Она с трудом втянула воздух в легкие, словно забыла, как дышать, и разразилась новой тирадой:
– Он считает меня круглым ничтожеством, которое можно лишь использовать как прикрытие своим истинным желаниям. Как может он вот так, жестоко, бесчеловечно, отбросить меня, мои нужды и потребности во имя своих?! Он спрятался за мной, как за щитом! И я должна все это выносить! Тянуть, пока один из нас не умрет: нелюбимая, отвергнутая, без ласк и нежных прикосновений, поцелуев и объятий. Никогда не испытать страсти, пока он без помех предается своей. Почему? Почему он выбрал именно меня?

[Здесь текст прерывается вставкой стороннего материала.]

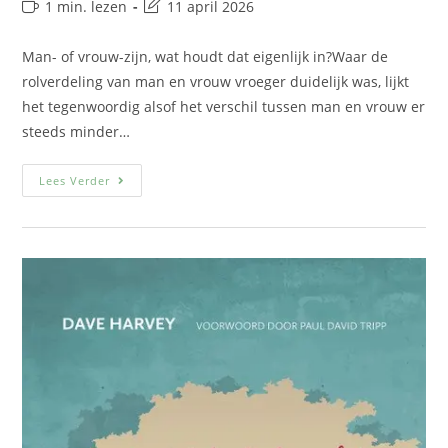
1 min. lezen
11 april 2026
Man- of vrouw-zijn, wat houdt dat eigenlijk in?Waar de
rolverdeling van man en vrouw vroeger duidelijk was, lijkt
het tegenwoordig alsof het verschil tussen man en vrouw er
steeds minder…
Lees Verder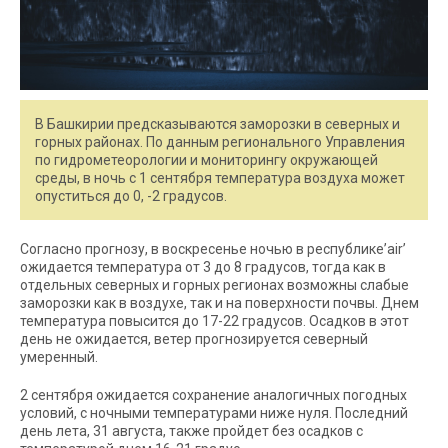
В Башкирии предсказываются заморозки в северных и
горных районах. По данным регионального Управления
по гидрометеорологии и мониторингу окружающей
среды, в ночь с 1 сентября температура воздуха может
опуститься до 0, -2 градусов.
Согласно прогнозу, в воскресенье ночью в республике’air’
ожидается температура от 3 до 8 градусов, тогда как в
отдельных северных и горных регионах возможны слабые
заморозки как в воздухе, так и на поверхности почвы. Днем
температура повысится до 17-22 градусов. Осадков в этот
день не ожидается, ветер прогнозируется северный
умеренный.
2 сентября ожидается сохранение аналогичных погодных
условий, с ночными температурами ниже нуля. Последний
день лета, 31 августа, также пройдет без осадков с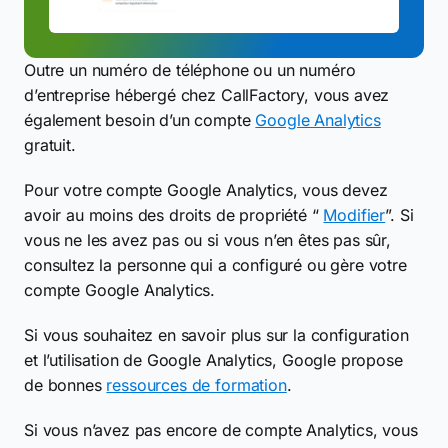
Outre un numéro de téléphone ou un numéro
d’entreprise hébergé chez CallFactory, vous avez
également besoin d’un compte
Google Analytics
gratuit.
Pour votre compte Google Analytics, vous devez
avoir au moins des droits de propriété “
Modifier
”. Si
vous ne les avez pas ou si vous n’en êtes pas sûr,
consultez la personne qui a configuré ou gère votre
compte Google Analytics.
Si vous souhaitez en savoir plus sur la configuration
et l’utilisation de Google Analytics, Google propose
de bonnes
ressources de formation
.
Si vous n’avez pas encore de compte Analytics, vous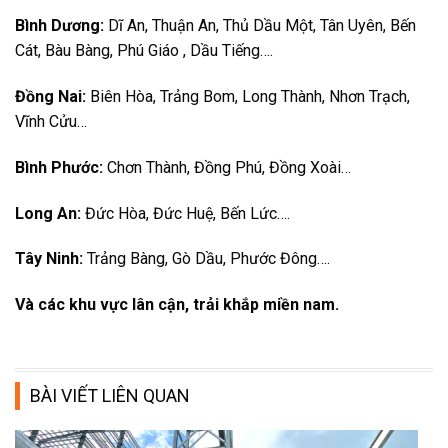
Bình Dương:
Dĩ An, Thuận An, Thủ Dầu Một, Tân Uyên, Bến
Cát, Bàu Bàng, Phú Giáo , Dầu Tiếng….
Đồng Nai:
Biên Hòa, Trảng Bom, Long Thành, Nhơn Trạch,
Vĩnh Cửu…
Bình Phước:
Chơn Thành, Đồng Phú, Đồng Xoài…
Long An:
Đức Hòa, Đức Huệ, Bến Lức….
Tây Ninh:
Trảng Bàng, Gò Dầu, Phước Đông….
Và các khu vực lân cận, trải khắp miền nam.
BÀI VIẾT LIÊN QUAN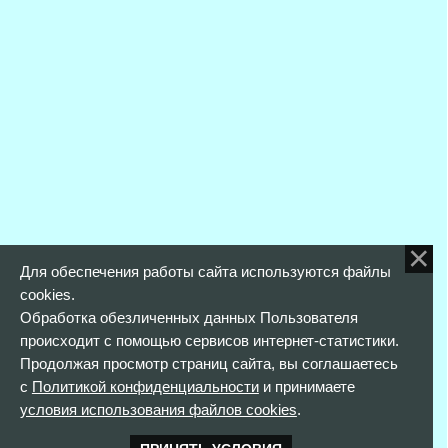
Для обеспечения работы сайта используются файлы
cookies.
Обработка обезличенных данных Пользователя
происходит с помощью сервисов интернет-статистики.
Продолжая просмотр страниц сайта, вы соглашаетесь
с
Политикой конфиденциальности
и принимаете
условия использования файлов cookies
.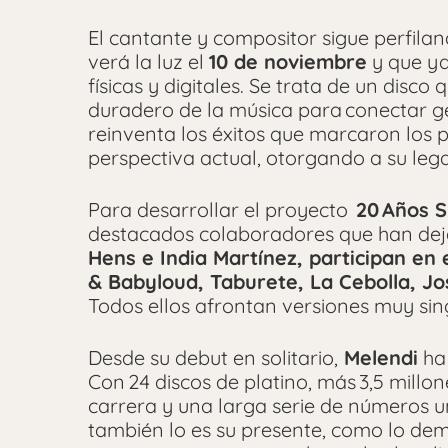
El cantante y compositor sigue perfilan
verá la luz el
10 de noviembre
y que ya
físicas y digitales. Se trata de un disc
duradero de la música para conectar g
reinventa los éxitos que marcaron los
perspectiva actual, otorgando a su leg
Para desarrollar el proyecto
20 Años S
destacados colaboradores que han dej
Hens e India Martínez, participan en e
& Babyloud, Taburete, La Cebolla, Jo
Todos ellos afrontan versiones muy sin
Desde su debut en solitario,
Melendi
ha 
Con 24 discos de platino, más 3,5 millo
carrera y una larga serie de números u
también lo es su presente, como lo de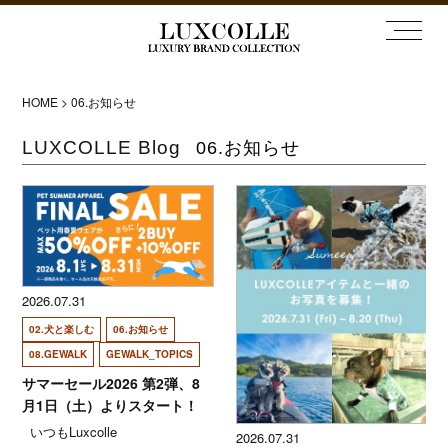
HOME
>
06.お知らせ
LUXCOLLE Blog
06.お知らせ
2026.07.31
02.犬と楽しむ
06.お知らせ
08.GEWALK
GEWALK_TOPICS
サマーセール2026 第2弾、8
月1日（土）よりスタート！
いつもLuxcolle
2026.07.31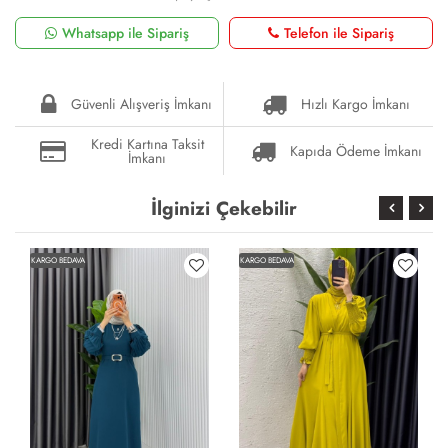
Whatsapp ile Sipariş
Telefon ile Sipariş
Güvenli Alışveriş İmkanı
Hızlı Kargo İmkanı
Kredi Kartına Taksit
Kapıda Ödeme İmkanı
İmkanı
İlginizi Çekebilir
KARGO BEDAVA
KARGO BEDAVA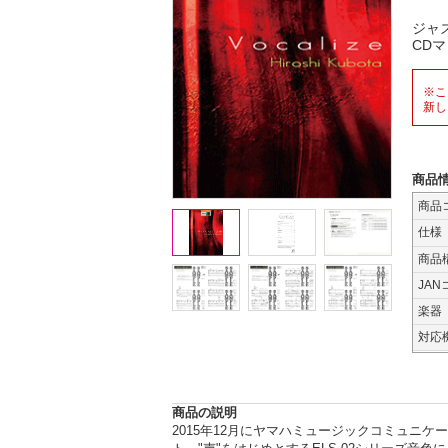
ジャ
CD
※こ
新し
商品
商品
仕様
商品
JAN
楽器
対応
商品の説明
2015年12月にヤマハミュージックコミュニケー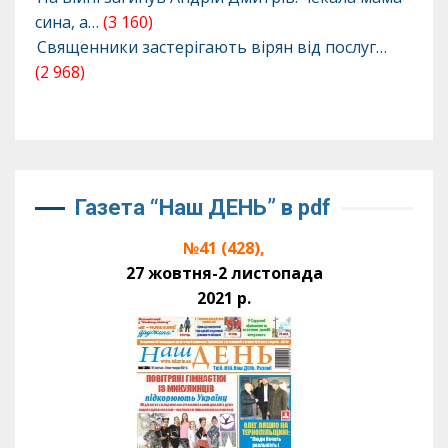
сина, а…
(3 160)
Священники застерігають вірян від послуг…
(2 968)
Газета “Наш ДЕНЬ” в pdf
№41 (428),
27 жовтня-2 листопада
2021 р.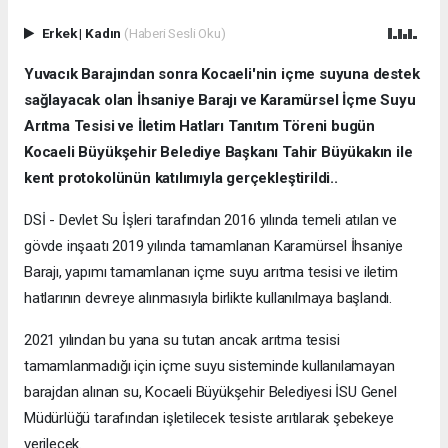
Erkek
|
Kadın
(Haberi Sesli Oku)
Yuvacık Barajından sonra Kocaeli'nin içme suyuna destek
sağlayacak olan İhsaniye Barajı ve Karamürsel İçme Suyu
Arıtma Tesisi ve İletim Hatları Tanıtım Töreni bugün
Kocaeli Büyükşehir Belediye Başkanı Tahir Büyükakın ile
kent protokolünün katılımıyla gerçekleştirildi..
DSİ - Devlet Su İşleri tarafından 2016 yılında temeli atılan ve
gövde inşaatı 2019 yılında tamamlanan Karamürsel İhsaniye
Barajı, yapımı tamamlanan içme suyu arıtma tesisi ve iletim
hatlarının devreye alınmasıyla birlikte kullanılmaya başlandı.
2021 yılından bu yana su tutan ancak arıtma tesisi
tamamlanmadığı için içme suyu sisteminde kullanılamayan
barajdan alınan su, Kocaeli Büyükşehir Belediyesi İSU Genel
Müdürlüğü tarafından işletilecek tesiste arıtılarak şebekeye
verilecek.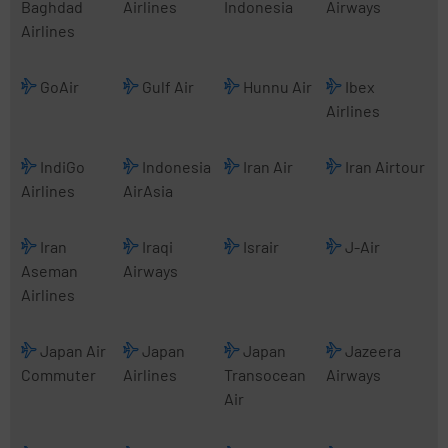
Baghdad
Airlines
Indonesia
Airways
Airlines
GoAir
Gulf Air
Hunnu Air
Ibex
Airlines
IndiGo
Indonesia
Iran Air
Iran Airtour
Airlines
AirAsia
Iran
Iraqi
Israir
J-Air
Aseman
Airways
Airlines
Japan Air
Japan
Japan
Jazeera
Commuter
Airlines
Transocean
Airways
Air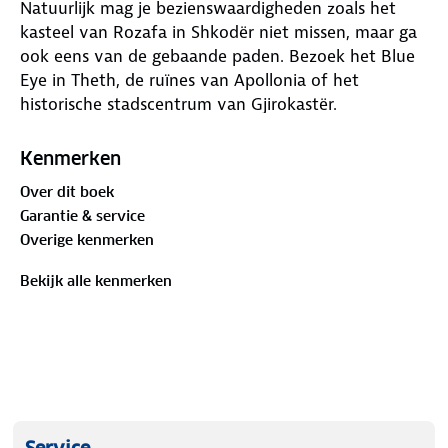
Natuurlijk mag je bezienswaardigheden zoals het
kasteel van Rozafa in Shkodër niet missen, maar ga
ook eens van de gebaande paden. Bezoek het Blue
Eye in Theth, de ruïnes van Apollonia of het
historische stadscentrum van Gjirokastër.
Ontdek Albanië biedt naast praktische tips over
Kenmerken
routes, hotels en vervoer ook originele
Over dit boek
ontdekkingstochten door het land. Achter in de
Garantie & service
handzame gids zit een uitneembare kaart. De auteur
Overige kenmerken
laat juist díe plekjes zien waar andere toeristen aan
voorbijgaan.
Bekijk alle kenmerken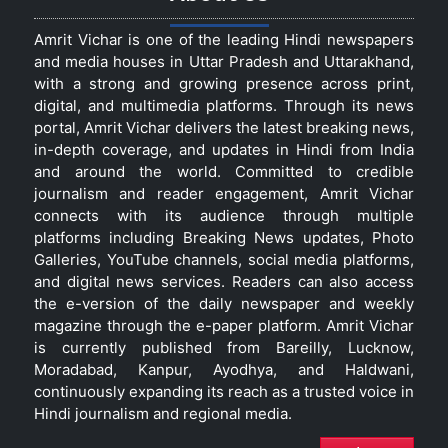
Amrit Vichar is one of the leading Hindi newspapers
and media houses in Uttar Pradesh and Uttarakhand,
with a strong and growing presence across print,
digital, and multimedia platforms. Through its news
portal, Amrit Vichar delivers the latest breaking news,
in-depth coverage, and updates in Hindi from India
and around the world. Committed to credible
journalism and reader engagement, Amrit Vichar
connects with its audience through multiple
platforms including Breaking News updates, Photo
Galleries, YouTube channels, social media platforms,
and digital news services. Readers can also access
the e-version of the daily newspaper and weekly
magazine through the e-paper platform. Amrit Vichar
is currently published from Bareilly, Lucknow,
Moradabad, Kanpur, Ayodhya, and Haldwani,
continuously expanding its reach as a trusted voice in
Hindi journalism and regional media.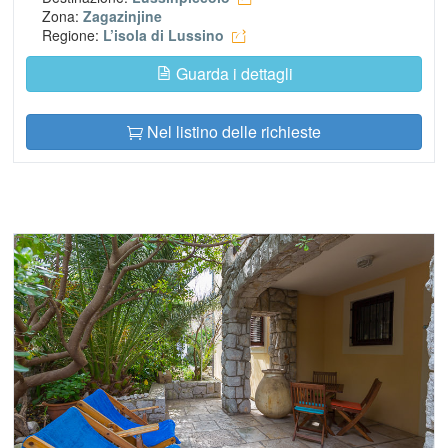
Zona:
Zagazinjine
Regione:
L’isola di Lussino
Guarda i dettagli
Nel listino delle richieste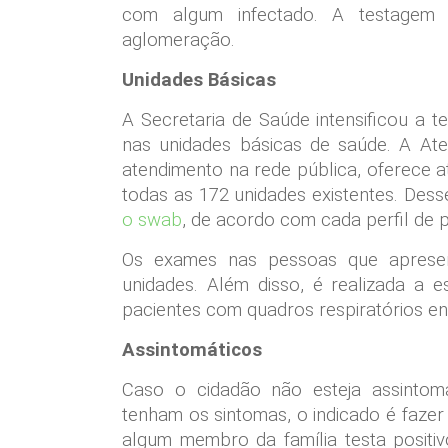
com algum infectado. A testagem n
aglomeração.
Unidades Básicas
A Secretaria de Saúde intensificou a
nas unidades básicas de saúde. A Ate
atendimento na rede pública, oferece 
todas as 172 unidades existentes. Dess
o swab
, de acordo com cada perfil de p
Os exames nas pessoas que apresen
unidades. Além disso, é realizada a e
pacientes com quadros respiratórios e
Assintomáticos
Caso o cidadão não esteja assinto
tenham os sintomas, o indicado é fazer
algum membro da família testa positiv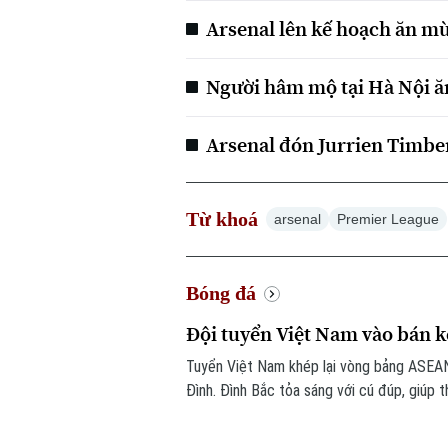
Arsenal lên kế hoạch ăn m
Người hâm mộ tại Hà Nội ă
Arsenal đón Jurrien Timbe
Từ khoá
arsenal
Premier League
Bóng đá
Đội tuyển Việt Nam vào bán 
Tuyển Việt Nam khép lại vòng bảng ASEA
Đình. Đình Bắc tỏa sáng với cú đúp, giúp 
trước vòng bán kết.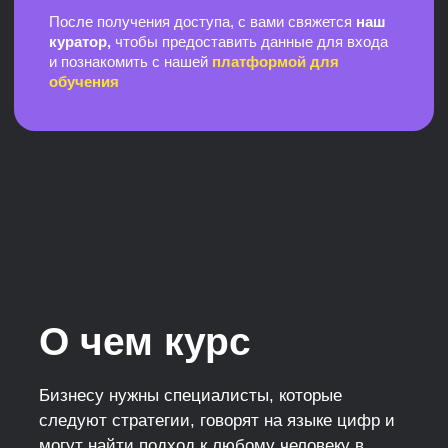
Коммуницирует
с людьми
Планирует стратегию найма
Формирует систему адаптации
Знает, как консультировать
разные отделы
Получить консультацию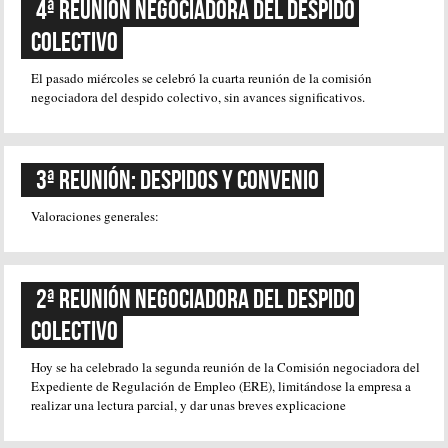
4ª Reunión Negociadora del Despido 
Colectivo
El pasado miércoles se celebró la cuarta reunión de la comisión
negociadora del despido colectivo, sin avances significativos.
3ª Reunión: Despidos y Convenio
Valoraciones generales:
2ª Reunión Negociadora del Despido 
Colectivo
Hoy se ha celebrado la segunda reunión de la Comisión negociadora del
Expediente de Regulación de Empleo (ERE), limitándose la empresa a
realizar una lectura parcial, y dar unas breves explicacione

Теперь ее обуял гнев, а в голосе звучали слезы.
– Почему он выбрал меня для чудовищного обмана? Неужели в его глазах я так мало стою? – повторила она, бросая Лайонелу фразу за фразой, словно именно он был виноват во всем. Глаза горели яростью и обидой, ранившей ее в самое сердце.
На какой-то ужасный момент разум отказался ему повиноваться. Неужели ее муж рассказал всю правду о себе? Невероятно, немыслимо! И все же о чем еще она может говорить? Холодный страх сжал внутренности. Она не знает, не может знать о том, что с ней сделали.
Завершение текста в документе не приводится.